In order to train a CNN model, this is what you will need to do.
- Set of convolution and max pooling layer
- One or more fully connected dense layers
- Output layer
When training a CNN for image classification, different layers tend to learn different aspects of images such as edges, colors, texture etc.
How are Convolution layers different from Fully-connected layers?
The main difference between fully connected layers and convolution layers is that the neural network consisting of fully connected layers learn global patterns in their input feature space whereas convolution layers learn local patterns.
Let’s understand this with an example using the image of India’s prime minister, Shri Narendra Modi. The requirement is to train a model to classify whether the person in the image is Shri Narendra Modi or not. In Covid times, Shri Narendra Modi got white beard. Before Covid times, he used to be clean shaved. In case, we train the model using neural network having fully connected layers, the network trained with Narendra Modi having beard (shown below) may fail to classify the Modi’s picture having very less beard. This is because the network will learn global patterns including face features (beard etc).

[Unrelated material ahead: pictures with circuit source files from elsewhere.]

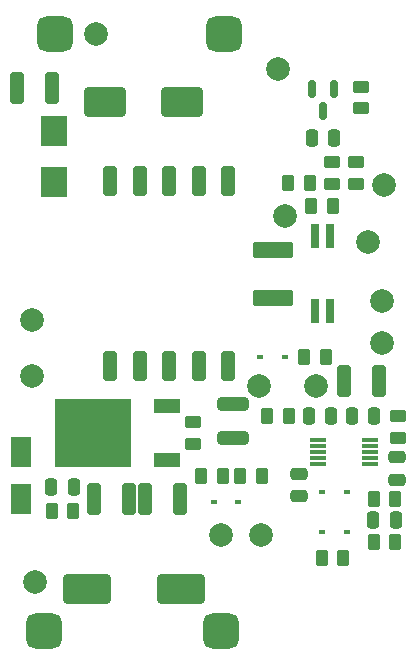
<source format=gts>
G04 #@! TF.GenerationSoftware,KiCad,Pcbnew,6.0.1-79c1e3a40b~116~ubuntu20.04.1*
G04 #@! TF.CreationDate,2022-02-11T17:49:30+01:00*
G04 #@! TF.ProjectId,Feeder,46656564-6572-42e6-9b69-6361645f7063,rev?*
G04 #@! TF.SameCoordinates,Original*
G04 #@! TF.FileFunction,Soldermask,Top*
G04 #@! TF.FilePolarity,Negative*
%FSLAX46Y46*%
G04 Gerber Fmt 4.6, Leading zero omitted, Abs format (unit mm)*
G04 Created by KiCad (PCBNEW 6.0.1-79c1e3a40b~116~ubuntu20.04.1) date 2022-02-11 17:49:30*
%MOMM*%
%LPD*%
G01*
G04 APERTURE LIST*
G04 Aperture macros list*
%AMRoundRect*
0 Rectangle with rounded corners*
0 $1 Rounding radius*
0 $2 $3 $4 $5 $6 $7 $8 $9 X,Y pos of 4 corners*
0 Add a 4 corners polygon primitive as box body*
4,1,4,$2,$3,$4,$5,$6,$7,$8,$9,$2,$3,0*
0 Add four circle primitives for the rounded corners*
1,1,$1+$1,$2,$3*
1,1,$1+$1,$4,$5*
1,1,$1+$1,$6,$7*
1,1,$1+$1,$8,$9*
0 Add four rect primitives between the rounded corners*
20,1,$1+$1,$2,$3,$4,$5,0*
20,1,$1+$1,$4,$5,$6,$7,0*
20,1,$1+$1,$6,$7,$8,$9,0*
20,1,$1+$1,$8,$9,$2,$3,0*%
G04 Aperture macros list end*
%ADD10C,2.000000*%
%ADD11RoundRect,0.250000X0.250000X0.475000X-0.250000X0.475000X-0.250000X-0.475000X0.250000X-0.475000X0*%
%ADD12RoundRect,0.305000X-0.305000X-0.965000X0.305000X-0.965000X0.305000X0.965000X-0.305000X0.965000X0*%
%ADD13RoundRect,0.250000X-0.325000X-1.100000X0.325000X-1.100000X0.325000X1.100000X-0.325000X1.100000X0*%
%ADD14RoundRect,0.250000X-1.750000X-1.000000X1.750000X-1.000000X1.750000X1.000000X-1.750000X1.000000X0*%
%ADD15RoundRect,0.250000X-0.450000X0.262500X-0.450000X-0.262500X0.450000X-0.262500X0.450000X0.262500X0*%
%ADD16RoundRect,0.250000X-0.262500X-0.450000X0.262500X-0.450000X0.262500X0.450000X-0.262500X0.450000X0*%
%ADD17RoundRect,0.250000X0.450000X-0.262500X0.450000X0.262500X-0.450000X0.262500X-0.450000X-0.262500X0*%
%ADD18R,0.600000X0.450000*%
%ADD19RoundRect,0.250000X-0.475000X0.250000X-0.475000X-0.250000X0.475000X-0.250000X0.475000X0.250000X0*%
%ADD20RoundRect,0.249999X1.450001X-0.450001X1.450001X0.450001X-1.450001X0.450001X-1.450001X-0.450001X0*%
%ADD21R,1.800000X2.500000*%
%ADD22RoundRect,0.250000X0.262500X0.450000X-0.262500X0.450000X-0.262500X-0.450000X0.262500X-0.450000X0*%
%ADD23RoundRect,0.250000X-0.250000X-0.475000X0.250000X-0.475000X0.250000X0.475000X-0.250000X0.475000X0*%
%ADD24R,1.400000X0.300000*%
%ADD25C,1.000000*%
%ADD26RoundRect,0.750000X-0.750000X-0.750000X0.750000X-0.750000X0.750000X0.750000X-0.750000X0.750000X0*%
%ADD27RoundRect,0.150000X-0.150000X0.587500X-0.150000X-0.587500X0.150000X-0.587500X0.150000X0.587500X0*%
%ADD28R,2.300000X2.500000*%
%ADD29RoundRect,0.250000X0.325000X1.100000X-0.325000X1.100000X-0.325000X-1.100000X0.325000X-1.100000X0*%
%ADD30RoundRect,0.250000X-1.500000X-1.000000X1.500000X-1.000000X1.500000X1.000000X-1.500000X1.000000X0*%
%ADD31R,0.640000X2.000000*%
%ADD32RoundRect,0.250000X-1.075000X0.312500X-1.075000X-0.312500X1.075000X-0.312500X1.075000X0.312500X0*%
%ADD33R,2.200000X1.200000*%
%ADD34R,6.400000X5.800000*%
G04 APERTURE END LIST*
D10*
X56800000Y-23200000D03*
D11*
X82150000Y-64400000D03*
X80250000Y-64400000D03*
D12*
X68000000Y-51300000D03*
X65500000Y-51300000D03*
X63000000Y-51300000D03*
X60500000Y-51300000D03*
X58000000Y-51300000D03*
X58000000Y-35700000D03*
X60500000Y-35700000D03*
X63000000Y-35700000D03*
X65500000Y-35700000D03*
X68000000Y-35700000D03*
D13*
X60925000Y-62600000D03*
X63875000Y-62600000D03*
D14*
X56000000Y-70200000D03*
X64000000Y-70200000D03*
D15*
X65000000Y-56087500D03*
X65000000Y-57912500D03*
D10*
X81000000Y-49400000D03*
D16*
X75887500Y-67600000D03*
X77712500Y-67600000D03*
X80287500Y-62600000D03*
X82112500Y-62600000D03*
D17*
X82325489Y-57424511D03*
X82325489Y-55599511D03*
D18*
X72800000Y-50600000D03*
X70700000Y-50600000D03*
D16*
X73087500Y-35800000D03*
X74912500Y-35800000D03*
D10*
X79800000Y-40800000D03*
X81200000Y-36000000D03*
D19*
X82275489Y-59049511D03*
X82275489Y-60949511D03*
D11*
X54900000Y-61600000D03*
X53000000Y-61600000D03*
D10*
X81000000Y-45800000D03*
D20*
X71800000Y-45575000D03*
X71800000Y-41475000D03*
D21*
X50400000Y-62600000D03*
X50400000Y-58600000D03*
D16*
X53037500Y-63600000D03*
X54862500Y-63600000D03*
D22*
X70825000Y-60631250D03*
X69000000Y-60631250D03*
D13*
X56612500Y-62600000D03*
X59562500Y-62600000D03*
D17*
X76800000Y-35912500D03*
X76800000Y-34087500D03*
D23*
X74825489Y-55599511D03*
X76725489Y-55599511D03*
D24*
X79975489Y-59599511D03*
X79975489Y-59099511D03*
X79975489Y-58599511D03*
X79975489Y-58099511D03*
X79975489Y-57599511D03*
X75575489Y-57599511D03*
X75575489Y-58099511D03*
X75575489Y-58599511D03*
X75575489Y-59099511D03*
X75575489Y-59599511D03*
D10*
X72800000Y-38600000D03*
D22*
X76825000Y-37800000D03*
X75000000Y-37800000D03*
D19*
X74000000Y-60450000D03*
X74000000Y-62350000D03*
D25*
X52550000Y-23950000D03*
X52550000Y-22450000D03*
X54050000Y-22450000D03*
X54000000Y-23950000D03*
D26*
X53300000Y-23200000D03*
D27*
X76950000Y-27862500D03*
X75050000Y-27862500D03*
X76000000Y-29737500D03*
D10*
X75400000Y-53000000D03*
D17*
X78800000Y-35912500D03*
X78800000Y-34087500D03*
D10*
X67400000Y-65600000D03*
D11*
X80350000Y-55600000D03*
X78450000Y-55600000D03*
D10*
X70800000Y-65600000D03*
D15*
X79200000Y-27687500D03*
X79200000Y-29512500D03*
D25*
X51650000Y-73050000D03*
X51650000Y-74550000D03*
X53150000Y-73050000D03*
D26*
X52400000Y-73800000D03*
D25*
X53100000Y-74550000D03*
D28*
X53200000Y-31450000D03*
X53200000Y-35750000D03*
D10*
X70600000Y-53000000D03*
D13*
X77800000Y-52600000D03*
X80750000Y-52600000D03*
D25*
X68350000Y-22450000D03*
X66850000Y-23950000D03*
X68300000Y-23950000D03*
D26*
X67600000Y-23200000D03*
D25*
X66850000Y-22450000D03*
D16*
X80287500Y-66200000D03*
X82112500Y-66200000D03*
D18*
X68850000Y-62800000D03*
X66750000Y-62800000D03*
D29*
X53075000Y-27800000D03*
X50125000Y-27800000D03*
D25*
X66650000Y-73050000D03*
X68150000Y-73050000D03*
X68100000Y-74550000D03*
X66650000Y-74550000D03*
D26*
X67400000Y-73800000D03*
D10*
X51400000Y-52200000D03*
X51600000Y-69600000D03*
D30*
X57550000Y-29000000D03*
X64050000Y-29000000D03*
D10*
X72200000Y-26200000D03*
D31*
X76635000Y-40350000D03*
X75365000Y-40350000D03*
X75365000Y-46650000D03*
X76635000Y-46650000D03*
D18*
X75950000Y-62000000D03*
X78050000Y-62000000D03*
D32*
X68400000Y-54537500D03*
X68400000Y-57462500D03*
D22*
X76225000Y-50600000D03*
X74400000Y-50600000D03*
X67500000Y-60631250D03*
X65675000Y-60631250D03*
D33*
X62800000Y-59280000D03*
D34*
X56500000Y-57000000D03*
D33*
X62800000Y-54720000D03*
D22*
X73112500Y-55600000D03*
X71287500Y-55600000D03*
D18*
X75950000Y-65400000D03*
X78050000Y-65400000D03*
D10*
X51400000Y-47400000D03*
D23*
X75050000Y-32000000D03*
X76950000Y-32000000D03*
M02*

</source>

If the network with fully connected layer is passed below image, it may fail to predict whether this is Narendra Modi. It would require to learn the network with fully-connected layers anew because the patterns in the below image is very different. This is because the network with fully connected layers tend to learn face features with respect to other features in the image, e.g., global patterns.
The need is to have neural network learn local patterns including face edges, face features edges, skin colors texture etc such that given any image which has lot of beard or less beard, the neural network can predict the picture as Modi’s picture with very high confidence. Technically speaking, neural network need to be translation invariant. Also, there is a need to have individual layers need individual aspects of face such as edges, colors etc which is also termed as learning spatial hierarchies of patterns.
Here is the summary of what you learned in relation to convolution neural network:
- Convolution neural network can be used in case of machine learning problems where data can be represented using layers. For example, image classification, NLP (words, phrases, sentences)
- Convolution neural network requires a set of convolution and max pooling layer to be trained along with the fully connected dense layer.
- Convolution operation between two functions f and g can be represented as f(x)*g(x). The * does not represent the multiplication
- Convolution operation intuitively can be thought of as a kernel function sliding over the another function thereby resulting in data which can be represented as yet another new function.
- In CNN, the sliding function (kernel) mentioned in the previous point can be understood as identical neurons or set of neurons which are passed different inputs. The output of these neurons are passed to max-pooling layer consisting of neurons which selects the maximum of feature fed as input.